On his way to work one morning, a man stopped his car at a designated street corner where drivers can pick up passengers in order to drive in the highway’s HOV (high-occupancy vehicle) lanes. When the man, who was driving alone, opened his car door and announced his destination, a woman (a stranger) jumped into the front seat.
As soon as the man drove his car onto the busy highway, the woman took a knife from her backpack and held it against the man’s throat. She said to him, “I am being followed by photographers from another planet where I am a celebrity. Pictures of me are worth a fortune, so I never give them away for free. Forget the speed limit and get me out of here fast, or else.”
With the woman holding the knife at his neck, the man sped up to 85 miles per hour (30 mph over the posted speed limit of 55 mph), weaving in and out of traffic to avoid other cars, while the woman urged him to drive faster. While attempting to pass a motorcycle at a curve in the highway, the man lost control of the car, which struck and killed the motorcyclist before crashing into a railing.
A police car arrived at the scene a few minutes later. The man and the woman were treated for minor injuries at the scene and then arrested and taken to the police station.
While in custody, the woman was examined by two psychiatrists. Both psychiatrists submitted written reports stating that the woman suffers from schizophrenia and that, at the time of the accident, her delusions about alien photographers were caused by her schizophrenia.
The State A prosecutor has charged the woman with felony murder for the motorcyclist’s death based on her kidnapping of the man, but is not sure whether to charge the man with any crime.
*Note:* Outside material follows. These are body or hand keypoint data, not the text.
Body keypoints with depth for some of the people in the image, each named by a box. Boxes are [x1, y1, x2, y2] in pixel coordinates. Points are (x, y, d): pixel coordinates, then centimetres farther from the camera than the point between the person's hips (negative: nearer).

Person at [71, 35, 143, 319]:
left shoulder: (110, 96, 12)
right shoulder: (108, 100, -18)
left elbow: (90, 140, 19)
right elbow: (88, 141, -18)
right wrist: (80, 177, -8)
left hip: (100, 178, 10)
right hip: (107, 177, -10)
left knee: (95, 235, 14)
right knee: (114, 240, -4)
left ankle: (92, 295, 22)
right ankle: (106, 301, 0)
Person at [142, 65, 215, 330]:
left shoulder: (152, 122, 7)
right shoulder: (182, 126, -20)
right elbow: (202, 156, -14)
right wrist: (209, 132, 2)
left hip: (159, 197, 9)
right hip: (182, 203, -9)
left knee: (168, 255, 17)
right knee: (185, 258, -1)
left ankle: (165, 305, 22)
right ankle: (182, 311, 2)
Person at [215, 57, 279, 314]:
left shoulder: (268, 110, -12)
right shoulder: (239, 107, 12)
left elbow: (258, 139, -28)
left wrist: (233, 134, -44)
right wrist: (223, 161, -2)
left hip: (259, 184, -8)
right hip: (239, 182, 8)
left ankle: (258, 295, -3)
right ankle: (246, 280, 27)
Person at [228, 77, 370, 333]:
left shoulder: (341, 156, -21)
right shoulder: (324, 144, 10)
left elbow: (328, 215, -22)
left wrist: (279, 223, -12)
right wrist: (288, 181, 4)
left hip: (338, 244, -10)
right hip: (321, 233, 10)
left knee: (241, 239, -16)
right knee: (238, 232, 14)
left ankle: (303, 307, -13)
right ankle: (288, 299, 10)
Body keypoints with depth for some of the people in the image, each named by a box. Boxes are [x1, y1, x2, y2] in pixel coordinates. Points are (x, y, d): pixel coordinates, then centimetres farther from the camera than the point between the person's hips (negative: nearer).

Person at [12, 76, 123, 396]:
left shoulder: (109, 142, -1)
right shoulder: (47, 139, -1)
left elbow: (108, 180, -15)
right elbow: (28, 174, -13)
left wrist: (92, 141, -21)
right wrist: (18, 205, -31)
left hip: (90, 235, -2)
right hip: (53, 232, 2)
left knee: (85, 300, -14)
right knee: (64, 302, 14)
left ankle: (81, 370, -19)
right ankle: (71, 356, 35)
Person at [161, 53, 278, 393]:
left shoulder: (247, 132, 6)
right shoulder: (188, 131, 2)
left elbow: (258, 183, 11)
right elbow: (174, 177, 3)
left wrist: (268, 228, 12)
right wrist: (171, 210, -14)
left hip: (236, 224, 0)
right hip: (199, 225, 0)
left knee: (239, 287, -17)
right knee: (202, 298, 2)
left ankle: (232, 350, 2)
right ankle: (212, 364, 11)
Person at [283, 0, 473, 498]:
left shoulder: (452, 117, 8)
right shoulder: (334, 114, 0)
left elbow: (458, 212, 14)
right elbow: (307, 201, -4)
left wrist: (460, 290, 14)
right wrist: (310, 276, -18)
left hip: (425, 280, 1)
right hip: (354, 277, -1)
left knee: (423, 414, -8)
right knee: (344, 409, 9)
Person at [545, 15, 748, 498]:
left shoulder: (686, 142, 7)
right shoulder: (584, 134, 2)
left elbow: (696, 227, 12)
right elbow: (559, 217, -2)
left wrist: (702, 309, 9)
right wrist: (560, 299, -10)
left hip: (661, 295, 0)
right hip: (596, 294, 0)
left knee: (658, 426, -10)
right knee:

In State A, the rules governing crimes and affirmative defenses follow common law principles. However, in State A the Not Guilty by Reason of Insanity (“NGRI”) defense is defined by statute as follows:
To establish the defense of NGRI, the defendant must show that, at the time of the charged conduct, he or she suffered from a severe mental disease or defect and, as a result of that mental disease or defect, he or she did not know that his or her conduct was wrong. The defendant has the burden to prove all elements of the defense by a preponderance of the evidence.
Assume that the two psychiatric reports will be admitted into evidence.
1. Can the woman establish an NGRI defense? Explain.
2. With what crimes, if any, can the man be charged as a result of the motorcyclist’s death? Explain.
3. What defenses, if any, will be available to the man if he is charged with a crime related to the motorcyclist’s death? Explain.